The international event invited individuals, representatives from public, private and civil society sectors, including youth organizations, educational institutions, finance industry leaders, academics, researchers, legislators, planners and policy specialists in all relevant areas, representatives from UN organizations, intergovernmental organizations, governments, ministries or departments, international donors, national and regional human rights institutions.

The program included plenary lectures and speeches, panel discussions, workshops, study visits, a round table, and World Café discussions involving all participants. Participants shared their experience – and emphasized to younger participants their perspectives on the ‘art of the possible. They delivered targets and action ideas for implementation at local, national, and international levels.  The focus was to contribute effectively to the UN’s Global Conversation – and get educational and political institutions,  communities, and individuals involved back in their home countries.

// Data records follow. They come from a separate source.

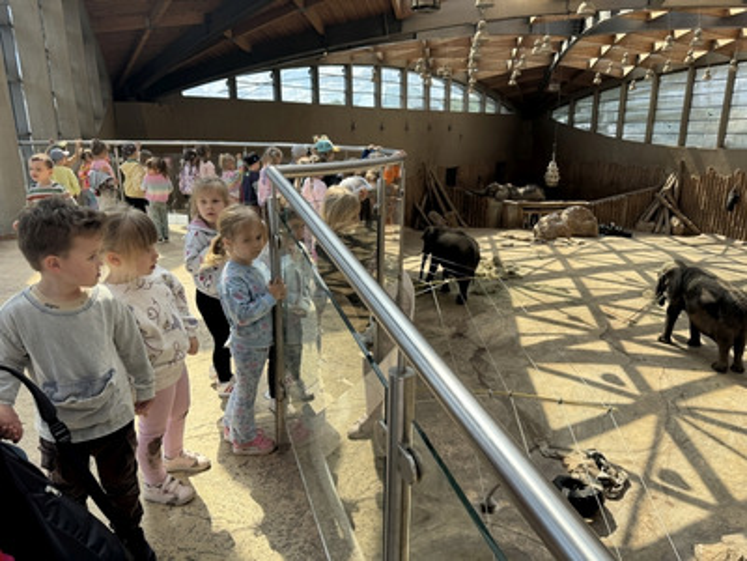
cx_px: 374
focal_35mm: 24
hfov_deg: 71.6
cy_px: 280
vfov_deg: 56.8
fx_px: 518
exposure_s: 1/1339
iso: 80
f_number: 1.78
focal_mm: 6.76
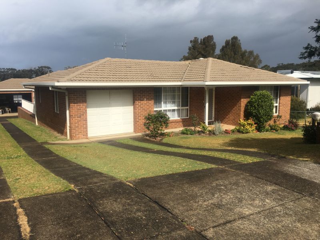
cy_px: 120
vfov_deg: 48.2
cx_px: 160
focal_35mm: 29
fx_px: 268
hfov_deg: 61.7
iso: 25
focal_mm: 4.15
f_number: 2.2
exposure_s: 1/2079
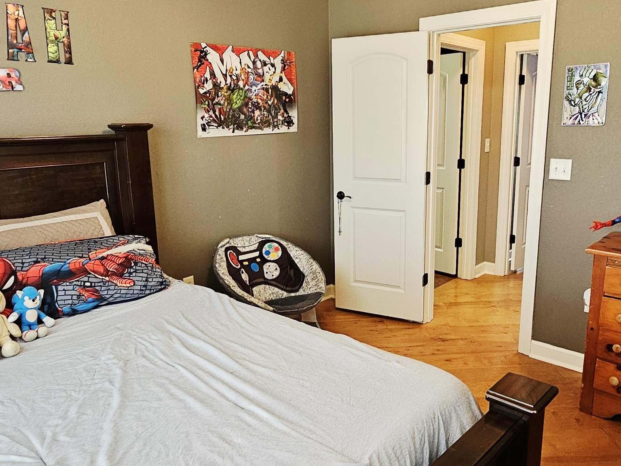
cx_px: 342
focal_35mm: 26
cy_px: 225
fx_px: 466
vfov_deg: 53.1
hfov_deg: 67.1
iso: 400
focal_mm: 2.2
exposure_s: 1/60
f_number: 2.2
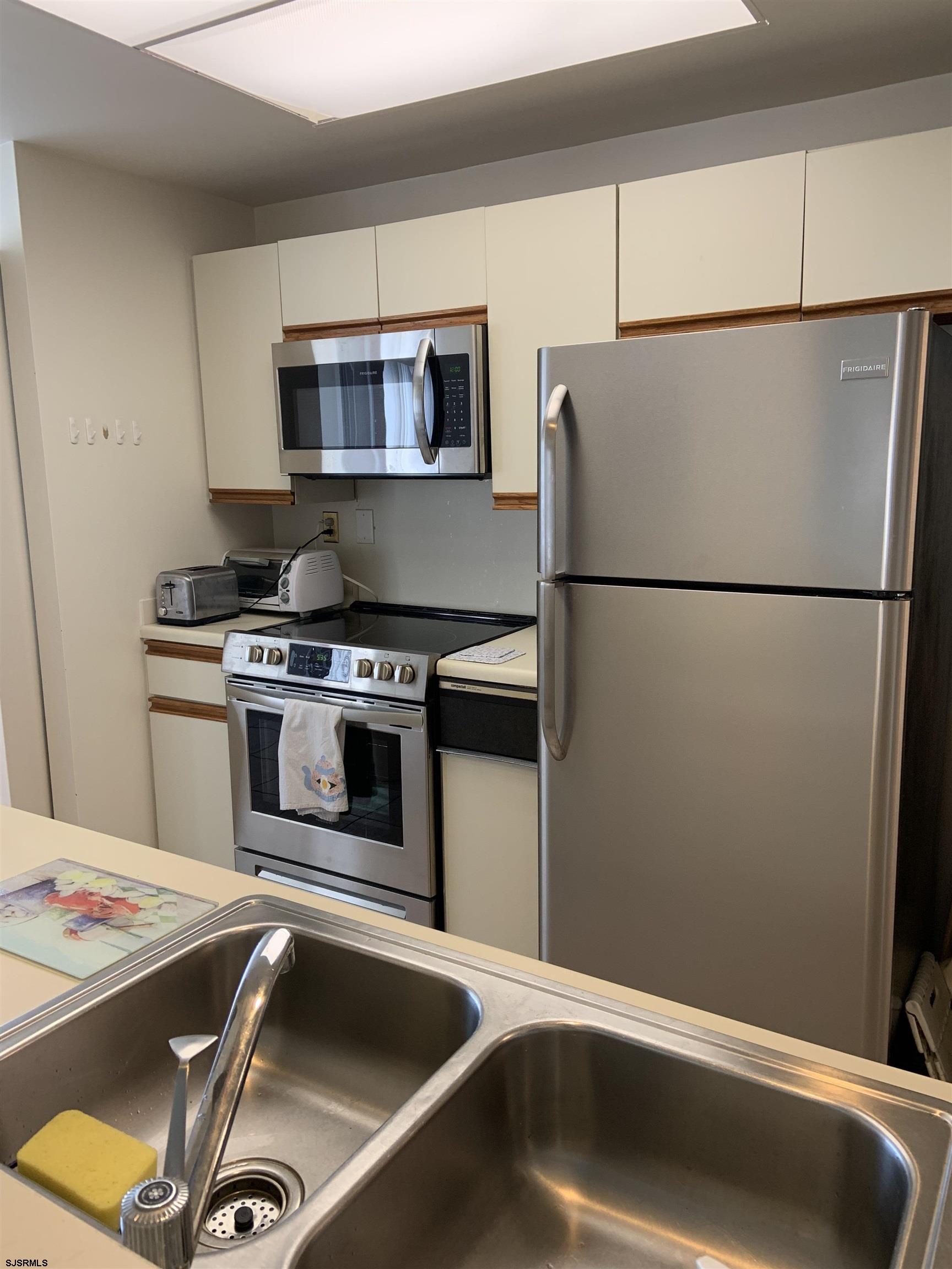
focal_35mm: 26
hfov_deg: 53.1
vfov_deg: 67.3
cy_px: 634
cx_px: 476
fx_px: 953
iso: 80
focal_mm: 4.25
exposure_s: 1/60
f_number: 1.8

The Conference topics expand from how to enable the UN to be more effective at promoting peace and preventing conflict, through enhanced peace-keeping and conflict transformation operations, intercultural dialogue, to youth exchanges and international digital Citizens’ Assemblies on key UN decisions. The second topic of the conference was sustainable growth and how to achieve full employment by 2030 and decouple economic growth from environmental degradation through Green Growth and improved resource efficiency. The topics included also digital cooperation – how to ensure safe and affordable digital access for all, secure digital human rights for all with increased security and reduced inequality in the context of a revised Human Rights regime 2.0 fit for 21st Century Realities, and how to take urgent action to combat Climate Change – explore and expand on COP-26 strategies and identify the most effective Citizen Actions to support them to achieve SDG 13 goal of halting and reversing global heating.

The project included also cultural events and visits, exhibiting Narva’s unique cultural and industrial heritage, always in the scope of how implementation of UN SDGs may have negative or challenging effects to local communities, as e.g. Narva is dependent on shale oil extraction, an activity that will have to cease by 2030, within the European effort to go carbon neutral.

The House of Europe in Rhodes was represented to this unique forum by its presented Michael G. Kavuklis, a political scientist and digital marketeer who shared his thoughts and remarks on “Digital Human Rights: a perspective from the field”. Transferring his 16+ years experience as a marketing agency owner and 15+ years as a political educator, the main points of Mr. Kavuklis was that in order to secure and protect digital human rights we have to promote responsible citizens and consumers with digital skills.